The CEO Climate Alliance of the World Economic Forum (WEF), of which Carlos Torres Vila is a member in his capacity as BBVA Chairman, is urging world leaders to take decisive climate action. In an open letter addressed to world leaders, the Alliance calls on world leaders to use the unique opportunity afforded by COP26 to “do more together” and create a better world for “people today and for generations to come”.
The global business leaders’ letter calls for a “joint public-private effort to accelerate the race to net-zero.” The Alliance of CEO Climate Leaders is the world's largest global community of CEOs and Chairpersons committed to climate action. The joint statement was released prior to the kickoff of COP26, which will be held in Glasgow this weekend.
In the letter, the Chairpersons and CEOs of these leading international players expressed their commitment to mitigate over 1Gt of emissions annually by 2030, arguing that the business community is willing to and must do more, provided that world leaders are able to reach an agreement at COP26 that would put the world on the path to achieving the goal to limit global warming to 1.5°C and meeting the targets of the Paris Agreement. Although governments representing over 60% of the world’s greenhouse gas emissions are now committed to net-zero emissions goals, only 12% of emissions are addressed by sector-specific policies and regulations,” emphasizes the letter.
In the letter, the leaders of the signatory companies indicate that they are “ready to work side-by-side with governments to scale up public-private efforts this decade in the race to net-zero.” They also argue that, after the publication of the recent IPCC-report, “we should use the COP26 in Glasgow as our best chance to agree on the steps that are required to halve greenhouse gas emissions by 2030, reach net-zero emissions by 2050 and build nature-positive economies.”

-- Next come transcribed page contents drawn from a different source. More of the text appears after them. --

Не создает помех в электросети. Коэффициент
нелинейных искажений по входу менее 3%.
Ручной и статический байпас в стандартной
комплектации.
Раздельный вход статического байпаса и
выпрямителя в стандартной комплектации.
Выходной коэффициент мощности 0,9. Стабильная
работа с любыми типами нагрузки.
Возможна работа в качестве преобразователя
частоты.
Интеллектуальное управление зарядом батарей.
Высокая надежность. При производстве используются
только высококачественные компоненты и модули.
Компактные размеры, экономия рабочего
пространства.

And to achieve these goals, the letter urges governments to:
- Publish ambitious Nationally Determined Contributions, aligned with the aforementioned decarbonization goals, and underpinned by robust policy roadmaps and interim targets
- Ensure that developed countries meet and exceed their $100B commitment to support developing countries efforts to mitigate and adapt to climate change, and ensure the major development finance institutions also commit to science-based guidelines across their lending portfolios
Three measures to ensure a just transition
In an open letter to the G7 and other world leaders published earlier this year, in June, the Alliance already called for a clear commitment to drive a just transition. Now, besides the detailed recommendations on sector-specific policies proposed in said open letter, the Alliance identifies three key measures that would help expedite emission reductions, drive innovation and deliver on the net-zero target by 2050:
- Eliminate fossil fuel subsidies, cut tariffs on climate-friendly goods, develop market- based meaningful and broadly accepted carbon pricing mechanisms and take adequate measures to ensure a just transition. “An escalating carbon price is a critical enabler for greater competitiveness of low-carbon technologies,” explains the letter.

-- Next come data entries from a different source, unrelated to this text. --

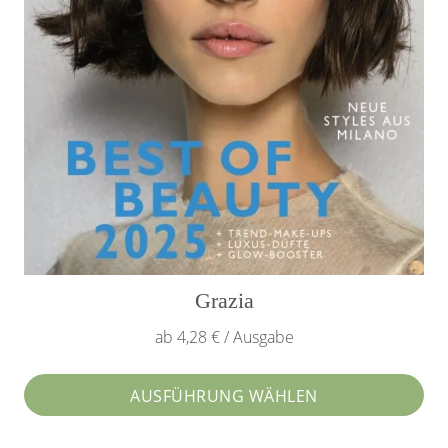
Produktseite
gewählt
werden
Grazia
ab 4,28 € / Ausgabe
AUSFÜHRUNG WÄHLEN
Dieses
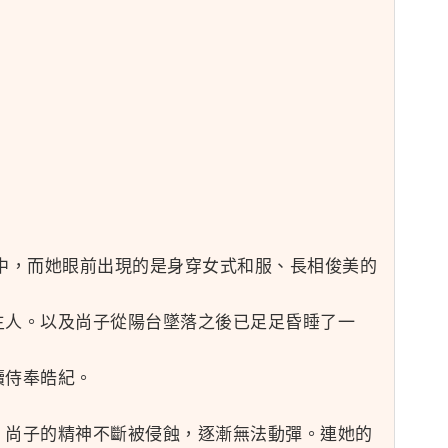
中，而她眼前出現的是身穿女式和服、長相俊美的
主人。以及尚子從陽台墜落之後已足足昏睡了一
續侍奉皓紀。
，尚子的精神不斷被侵蝕，逐漸無法動彈。連她的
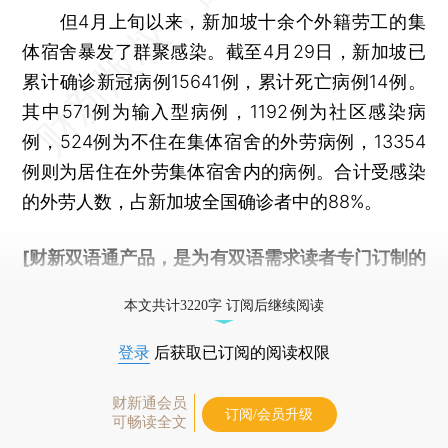
但4月上旬以来，新加坡十余个外籍劳工的集
体宿舍暴发了群聚感染。截至4月29日，新加坡已
累计确诊新冠病例15641例，累计死亡病例14例。
其中571例为输入型病例，1192例为社区感染病
例，524例为不住在集体宿舍的外劳病例，13354
例则为居住在外劳集体宿舍内的病例。合计受感染
的外劳人数，占新加坡全国确诊者中的88%。
[财新双语通产品，是为有双语需求读者专门订制的
优惠产品，
按此可享超值优惠订阅
。]
本文共计3220字 订阅后继续阅读
登录
后获取已订阅的阅读权限
财新通会员
订阅/会员升级
可畅读全文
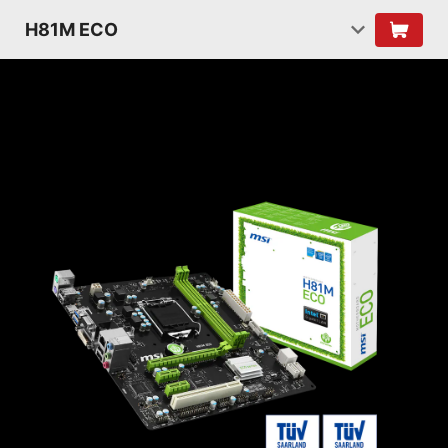
H81M ECO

- Support and incentivize first-movers, including to scale existing, proven solutions across value chains (especially in carbon-intensive sectors) and develop new technologies. Governments can make the difference to help scale up and accelerate the transition, including through effective and harmonized laws and regulations that enable a speedy deployment of key technologies and a systematic public procurement of low-carbon products.
- Invest in climate adaptation: create resilient cities, supply chains and infrastructure by scaling natural disaster defenses and risk transfer solutions, by, for instance, advancing climate- resilient, sustainable food production and securing water supplies.

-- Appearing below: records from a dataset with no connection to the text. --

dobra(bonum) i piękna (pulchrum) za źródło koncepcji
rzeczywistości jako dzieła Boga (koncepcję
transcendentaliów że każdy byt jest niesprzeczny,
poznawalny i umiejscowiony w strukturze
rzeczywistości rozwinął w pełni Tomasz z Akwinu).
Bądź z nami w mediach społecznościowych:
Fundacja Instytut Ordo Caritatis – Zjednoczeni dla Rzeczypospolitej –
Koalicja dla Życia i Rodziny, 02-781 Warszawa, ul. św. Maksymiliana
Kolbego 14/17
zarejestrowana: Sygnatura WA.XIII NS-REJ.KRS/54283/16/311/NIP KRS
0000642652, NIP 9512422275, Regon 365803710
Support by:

Finally, the Alliance also encouraged all business leaders to set science-based targets to halve emissions by 2030 and reach net-zero by 2050 with a clear roadmap on how to get there as well as provide transparency on emissions and their financial impact, for example in line with the recommendations of the Task Force on Climate-Related Financial Disclosures (TCFD).
BBVA’s commitment to decarbonization
BBVA has placed sustainability at the center of its business and is one of its six strategic priorities. In 2021 the bank decided to stop financing companies engaging in coal-related activities by 2030 in developed countries, and by 2040 across the remainder of its footprint Also, the Group has pledged to achieve net-zero emissions by 2050, in terms of account both direct emissions by the bank (it achieved neutrality in 2020) and indirect emissions, i.e., the emissions of the clients it finances.
Also, BBVA will channel €200 billion between 2018 and 2025 in sustainable financing, after doubling the target it originally pledged. As of June 2021, the bank had already originated a total of €67.1 billion in sustainable loans.
BBVA is currently Europe’s most, and the world’s second most sustainable bank, according to the Dow Jones Sustainability Index.
About the Alliance of CEO Climate Leaders
The World Economic Forum´s (WEF) 'Alliance of CEO Climate Leaders' meets twice a year to exchange ideas and best practices in order to build consensus. It is a community open to companies from any country and sector of activity. Its goal is to drive change across all supply chains, given that 8 supply chains cover more than 50% of global emissions. The companies in this alliance employ 8 million people in 25 countries and 12 industries, that represent $7 trillion in market capitalization and have combined revenues larger than Italy’s GDP.